Mais le placement en détention préventive, simultanément, d'Issad Rebrab, première fortune d'Algérie et patron du conglomérat Cevital, premier employeur privé du pays, qui entretenait lui des relations notoirement tendues avec l'entourage de M. Bouteflika, a semé le doute sur les objectifs réels de ces enquêtes.

Une partie de la presse algérienne a qualifié "d'injonctions" les appels répétés à "accélérer la cadence" des enquêtes anticorruption, lancés aux autorités judiciaires par le général Ahmed Gaïd Salah, chef d'état-major de l'armée et de facto homme fort du pays depuis le départ de M. Bouteflika.

Ce qui a contraint l'armée à dénoncer, dans une rare "mise au point", "une lecture erronée" des déclarations du général Gaïd Salah, puis le Parquet a assurer n'avoir subi "aucune pression".

- Ministres chahutés -

Certains observateurs voient dans ces enquêtes une forme de "deal" implicite offert aux manifestants: les têtes des "corrompus" ou des symboles du pouvoir, contre un assouplissement des revendications notamment sur la présidentielle, dont le général Gaïd Salah a à nouveau réclamé dans la semaine qu'elle se tienne dans les délais constitutionnels.

Voire une tentative de diviser la contestation, dont au moins une partie a de la sympathie pour M. Rebrab, qui présente son groupe comme "une victime du +système+ (au pouvoir) et de sa mafia économique" qui entravent ses activités.

Dans la semaine, a été limogé le patron du Club des Pins, luxueuse résidence ultraprotégée réservée aux dignitaires, symbole des privilèges accordés aux personnalités du régime.

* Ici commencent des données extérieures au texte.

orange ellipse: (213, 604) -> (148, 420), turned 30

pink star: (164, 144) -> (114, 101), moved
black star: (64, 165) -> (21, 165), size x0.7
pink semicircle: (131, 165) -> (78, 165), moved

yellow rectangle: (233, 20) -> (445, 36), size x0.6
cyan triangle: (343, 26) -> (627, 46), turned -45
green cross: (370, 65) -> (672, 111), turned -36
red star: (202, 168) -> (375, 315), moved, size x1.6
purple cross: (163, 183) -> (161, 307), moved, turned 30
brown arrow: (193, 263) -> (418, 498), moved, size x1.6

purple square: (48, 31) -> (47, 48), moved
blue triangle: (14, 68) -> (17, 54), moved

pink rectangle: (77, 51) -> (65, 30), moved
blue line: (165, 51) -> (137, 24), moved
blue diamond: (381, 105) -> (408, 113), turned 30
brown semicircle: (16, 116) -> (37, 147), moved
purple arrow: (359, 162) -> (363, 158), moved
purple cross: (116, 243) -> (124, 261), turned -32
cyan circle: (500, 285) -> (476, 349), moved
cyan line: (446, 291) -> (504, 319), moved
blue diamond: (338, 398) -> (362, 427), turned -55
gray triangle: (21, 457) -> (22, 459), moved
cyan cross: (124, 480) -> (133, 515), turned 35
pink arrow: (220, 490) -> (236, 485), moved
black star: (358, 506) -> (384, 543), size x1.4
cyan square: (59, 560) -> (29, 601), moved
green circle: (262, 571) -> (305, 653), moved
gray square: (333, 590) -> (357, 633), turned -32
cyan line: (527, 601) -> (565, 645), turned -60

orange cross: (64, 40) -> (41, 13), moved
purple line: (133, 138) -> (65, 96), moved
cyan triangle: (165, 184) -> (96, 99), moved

Mais aussi le PDG de Sonatrach, géant public des hydrocarbures, entreprise au centre de plusieurs scandales ces dernières années. Le lendemain, la justice annonçait enquêter à nouveau sur l'ancien ministre de l'Energie Chakib Khelil, très proche de M. Bouteflika, qui avait fui l'Algérie car recherché pour une affaire de corruption liée à Sonatrach, avant de rentrer une fois les poursuites abandonnées.

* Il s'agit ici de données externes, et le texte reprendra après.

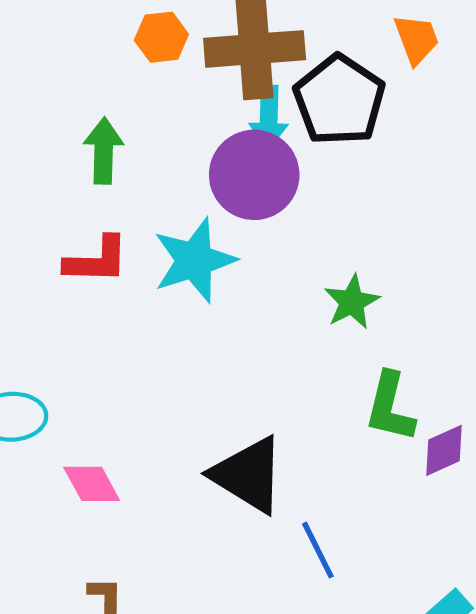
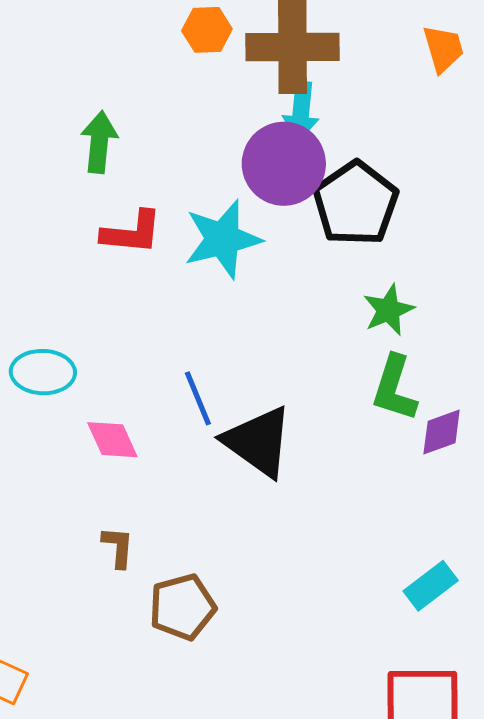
black pentagon: (339, 100) -> (356, 203), moved
green arrow: (104, 151) -> (99, 142), moved
green star: (352, 302) -> (388, 310), moved
blue line: (318, 550) -> (198, 398), moved

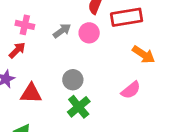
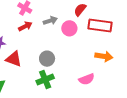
red arrow: (17, 50) -> (25, 26), moved
orange arrow: (144, 55) -> (104, 56), turned -42

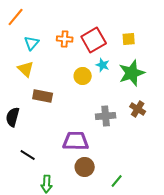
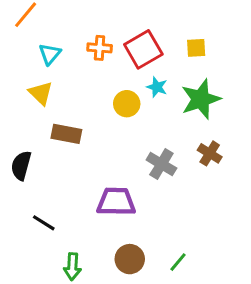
gray cross: (106, 116) -> (161, 164), turned 36
brown circle: (85, 167) -> (130, 259), moved

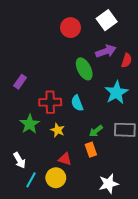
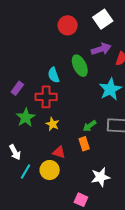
purple rectangle: (20, 82) -> (17, 88), moved
cyan semicircle: (77, 103) -> (54, 75), moved

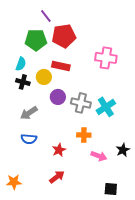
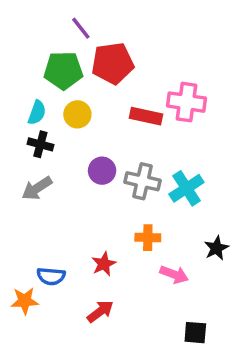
red rectangle: (61, 66) -> (146, 116), moved
yellow circle: (44, 77) -> (77, 114), moved
gray arrow: (29, 113) -> (37, 188), moved
blue semicircle: (29, 139) -> (51, 276), moved
black star: (123, 150) -> (216, 248), moved
orange star: (14, 182) -> (25, 301), moved

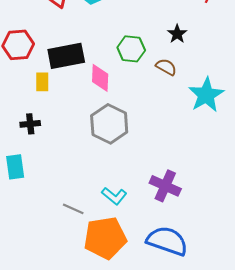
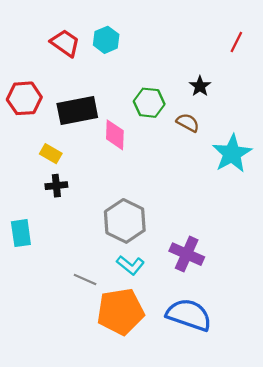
yellow rectangle: (42, 82) -> (51, 154), moved, turned -60
black cross: (30, 124) -> (56, 186), moved
gray hexagon: (109, 124) -> (125, 221), moved

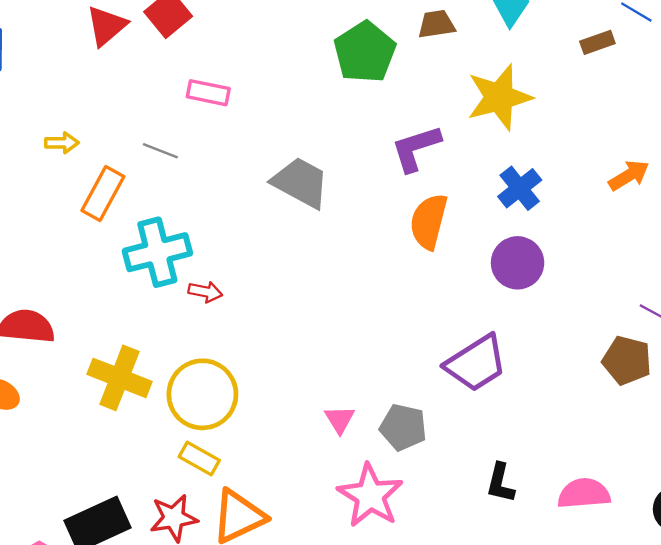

En province, les ministres du "gouvernement de la honte" continue d'être chahutés lors de leurs déplacements, malgré les récentes mises en garde du général Gaïd Salah contre ce phénomène qui se multiplie. Jeudi, le ministre du Tourisme, Abdelkader Benmessaoud, a écourté une visite à Saïda (nord-ouest) après avoir été conspué.